*DOCUMENT EXCERPT*:
= = = = =

The sprue carrying the upper hull parts is unique to this kit, and represents the first really good example we have of an late 47° hull. The two crew hatches are molded open, and there are no pioneer tools molded onto the hull, which is a really nice feature. Surface detail is very good, with excellent representations of fluid filler caps, ventilator covers, and the cast metal portion of the hull top around the crew hatches. I think the surface of the plastic is a little too polished, so going over it with extremely fine grit sandpaper will give it a bit of needed texture. The welds along the hull sides, connectng all the major armor plates, are recessed, which I hadn't realized was incorrect, until I saw a gorgeous build-up of the Extratech M4 kit on Missing Lynx from Steve Zaloga. These welds should be filled in, and made flush with the armor plates, or even a little bit taller.
Like the ESCI M4A3 kit, the engine access hatches are unfortunately closed, but are very nicely detailed. Compared to my reference material, the hull is just a little bit short, by about 1 millimeter.
The turret is a fantastic piece. It represents the early version with the split loader's hatch, and both the loader's and commander's hatches are open. The size and shape of the turret look very good to me, and this piece is probably the best T-23 turret in this scale. My only criticism is its highly polished surface, and it could use a little bit of texture added to it.

= = = = =

*PROBLEM TO SOLVE*: Copy out the stretch of the model kit review from "Like the ESCI" through "about 1 millimeter." word for word.

= = = = =

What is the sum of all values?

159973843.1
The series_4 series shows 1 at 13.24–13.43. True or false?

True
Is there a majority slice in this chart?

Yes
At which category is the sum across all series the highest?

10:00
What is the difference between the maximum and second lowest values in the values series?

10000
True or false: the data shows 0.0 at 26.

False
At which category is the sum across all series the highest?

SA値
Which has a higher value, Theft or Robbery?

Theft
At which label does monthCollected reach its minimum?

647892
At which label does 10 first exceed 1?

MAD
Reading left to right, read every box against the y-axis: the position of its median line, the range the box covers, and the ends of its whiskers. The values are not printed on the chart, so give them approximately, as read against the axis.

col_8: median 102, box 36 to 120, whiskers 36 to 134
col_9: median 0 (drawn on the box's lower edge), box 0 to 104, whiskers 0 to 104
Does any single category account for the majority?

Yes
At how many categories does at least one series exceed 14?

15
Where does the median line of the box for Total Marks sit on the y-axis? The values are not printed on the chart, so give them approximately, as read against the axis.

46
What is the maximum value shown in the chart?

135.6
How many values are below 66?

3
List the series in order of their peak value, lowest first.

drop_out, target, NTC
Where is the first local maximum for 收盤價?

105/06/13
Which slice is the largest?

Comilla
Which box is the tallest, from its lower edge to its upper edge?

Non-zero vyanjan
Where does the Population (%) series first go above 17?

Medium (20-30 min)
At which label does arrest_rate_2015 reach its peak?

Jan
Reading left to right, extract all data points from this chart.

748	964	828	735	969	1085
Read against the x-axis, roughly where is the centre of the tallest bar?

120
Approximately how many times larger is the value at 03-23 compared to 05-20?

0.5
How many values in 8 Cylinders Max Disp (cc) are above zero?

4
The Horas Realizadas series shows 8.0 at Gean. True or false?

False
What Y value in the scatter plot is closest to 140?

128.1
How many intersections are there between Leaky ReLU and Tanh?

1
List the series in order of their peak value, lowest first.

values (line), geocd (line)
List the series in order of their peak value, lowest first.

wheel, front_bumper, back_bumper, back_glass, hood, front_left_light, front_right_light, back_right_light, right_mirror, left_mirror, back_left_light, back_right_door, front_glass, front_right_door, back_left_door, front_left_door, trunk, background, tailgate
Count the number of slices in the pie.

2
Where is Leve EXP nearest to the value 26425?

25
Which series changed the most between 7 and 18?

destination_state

= = = = =

*PROBLEM SOLUTION*:
Like the ESCI M4A3 kit, the engine access hatches are unfortunately closed, but are very nicely detailed. Compared to my reference material, the hull is just a little bit short, by about 1 millimeter.